J'en reviendrai (lettres, permissions, et retour à la vie civile)

 

 

 

 

 

Petit encrier français

Les lettres étaient souvent  le seul lien qui les rattachait à leur vie d’avant et à ce qui restait d’humain en eux.
Dans celles qui échappaient à la censure:

"On y sent la terre lourde et sale, on y entend les obus qui hurlent, on y voit les regards qui s’éteignent." (Général André Bach, le Figaro 2006)

 

"Correspondance dans les ruines de Massiges"

 

 

 

 

 

 

 

"A la Main de Massiges",  soldat en train d'écrire

 

 

 

 

 

 

 

 

 

Petit crayon à papier (non exhumé de la craie)

 

Chaque trace au crayon à papier sur une feuille tâchée, écrite sous la pluie du fond d’une tranchée ou  la veille d’une attaque, forment les mots d’une histoire qui parfois ne verra plus la vie.


"Maintenant qu’il avait sa lettre dans sa poche, il n’était plus pressé de la lire, il ne voulait pas dépenser toute sa joie d’un seul coup.
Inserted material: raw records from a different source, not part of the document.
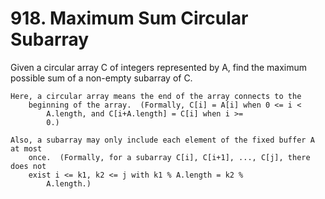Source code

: # 918. Maximum Sum Circular Subarray

Given a circular array C of integers represented
        by A, find the maximum possible sum of a non-empty subarray of
        C.

    Here, a circular array means the end of the array connects to the
        beginning of the array.  (Formally, C[i] = A[i] when 0 <= i <
            A.length, and C[i+A.length] = C[i] when i >=
            0.)

    Also, a subarray may only include each element of the fixed buffer A at most
        once.  (Formally, for a subarray C[i], C[i+1], ..., C[j], there does not
        exist i <= k1, k2 <= j with k1 % A.length = k2 %
            A.length.)
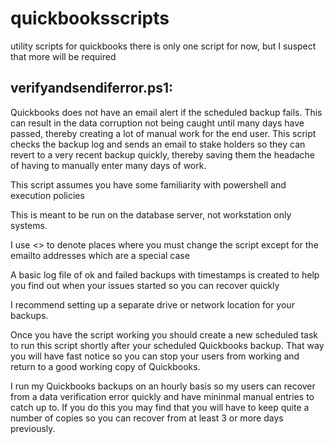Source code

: # quickbooksscripts
utility scripts for quickbooks
there is only one script for now, but I suspect that more will be required


**verifyandsendiferror.ps1:**
---
Quickbooks does not have an email alert if the scheduled backup fails.  This can result in the data corruption not being caught until many days have passed, thereby creating a lot of manual work for the end user.  This script checks the backup log and sends an email to stake holders so they can revert to a very recent backup quickly, thereby saving them the headache of having to manually enter many days of work.

This script assumes you have some familiarity with powershell and execution policies

This is meant to be run on the database server, not workstation only systems.

I use <> to denote places where you must change the script except for the emailto addresses which are
a special case

A basic log file of ok and failed backups with timestamps is created to help you find out when your issues
started so you can recover quickly

I recommend setting up a separate drive or network location for your backups.

Once you have the script working you should create a new scheduled task to run this script shortly after your
scheduled Quickbooks backup.  That way you will have fast notice so you can stop your users from working and return to a good working copy of Quickbooks. 

I run my Quickbooks backups on an hourly basis so my users can recover from a data verification error quickly and have mininmal manual entries to catch up to.
If you do this you may find that you will have to keep quite a number of copies so you can recover from at least 3 or more days previously.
Il la goûterait à petits mots, lentement, couché dans un trou, et il s’endormirait avec leur douceur dans l’esprit." 

(Roland Dorgelès, Les croix de bois, 1919)

 

 

"Distribution de courrier secteur de Massiges, 1917"

 

 

 

 

 

 

Petit encrier allemand

Ceux qui sont rentrés se sont murés dans le silence,  acceptant de ne plus être compris de ceux dont ils gardaient la vie et les foyers et à qui ils ne ressemblaient plus qu’à peine.

Leurs écrits subsistent…en ligne sur le site.

 

 

 

Artilleur anonyme 

 

"Les mois et les années peuvent venir.

Ils ne me prendront plus rien. Ils ne peuvent plus rien me prendre.

Je suis si seul et si dénué d’espérance que je peux les accueillir sans crainte."

(Erich Maria  Remarque, à l’Ouest, rien de nouveau, 1928)


Combien ont raté leur retour à la vie civile,  stigmates vivants d’une guerre que ceux de l’arrière  cherchaient à oublier ?
Eux étaient revenus : de quoi pouvaient-ils se plaindre ?

Incapables  de mettre en mots leurs douleurs, ils les ont gardées au plus profond de leurs âmes en espérant vainement qu’elles s’éclipsent à jamais.
Eux étaient allés trop loin, bien au-delà de ce dont le corps peut se souvenir.
Ils  étaient devenus étrangers à leur propre histoire, à leur famille et à leur vie.

Ce sentiment d’incompréhension entre les combattants et les civils, de nombreux poilus en ont fait l’amère expérience lors de leurs rares permissions.

 

"Rien de changé dans le centre. Les théâtres et les cinémas regorgent de monde.

Cette fois le baromètre du civil était descendu à l’orage et l’on entendait assez fréquemment :
"Oui mais qu’est-ce que vous fichez donc là-bas ? Vous ne pouvez pas les mettre dehors ? "
Cette belle innocence du civil fâchait le poilu et au retour c’était un aliment aux conversations dans les cagnas et un prétexte pour maudire de plus en plus les gens de l’intérieur.

(Théodore Devaux, Champagne, en permission du 17 au 25 avril 1915)


"Lorsque je racontais la grande pitié du front, le martyre des villages, la détresse des champs, beaucoup m’écoutaient sans me comprendre, et tous ne me croyaient pas ; car parmi les réalités que l’imagination n’atteint pas, il faut nommer la guerre."

(Joseph Raymond, Froc et épée, 1919)

 

 

Images fantômes sur un fragment de pellicule photo

 

 

"Qui saura jamais les mille actions éparpillées d'une telle bataille, la multitude anonyme des héroiques et des vaillants ? " (Soldat de la 2ème Armée)

"L’arrière, n’imaginait guère les combattants qu’à travers un écran de papier imprimé, répandant et fomentant des légendes immondes, et peut-être nécessaires, de « poilus » perpétuellement insouciants et rigolards, de grands chefs humains, prévoyants, géniaux.

Ce qu’étaient impuissants à dire les récits des permissionnaires, à montrer les membres fraichement torturés des blessés, ce qui restait enclos dans les yeux fous des hommes boueux échappés de leur coin d’enfer, le vent de la mort ne pouvait pas davantage le faire entendre."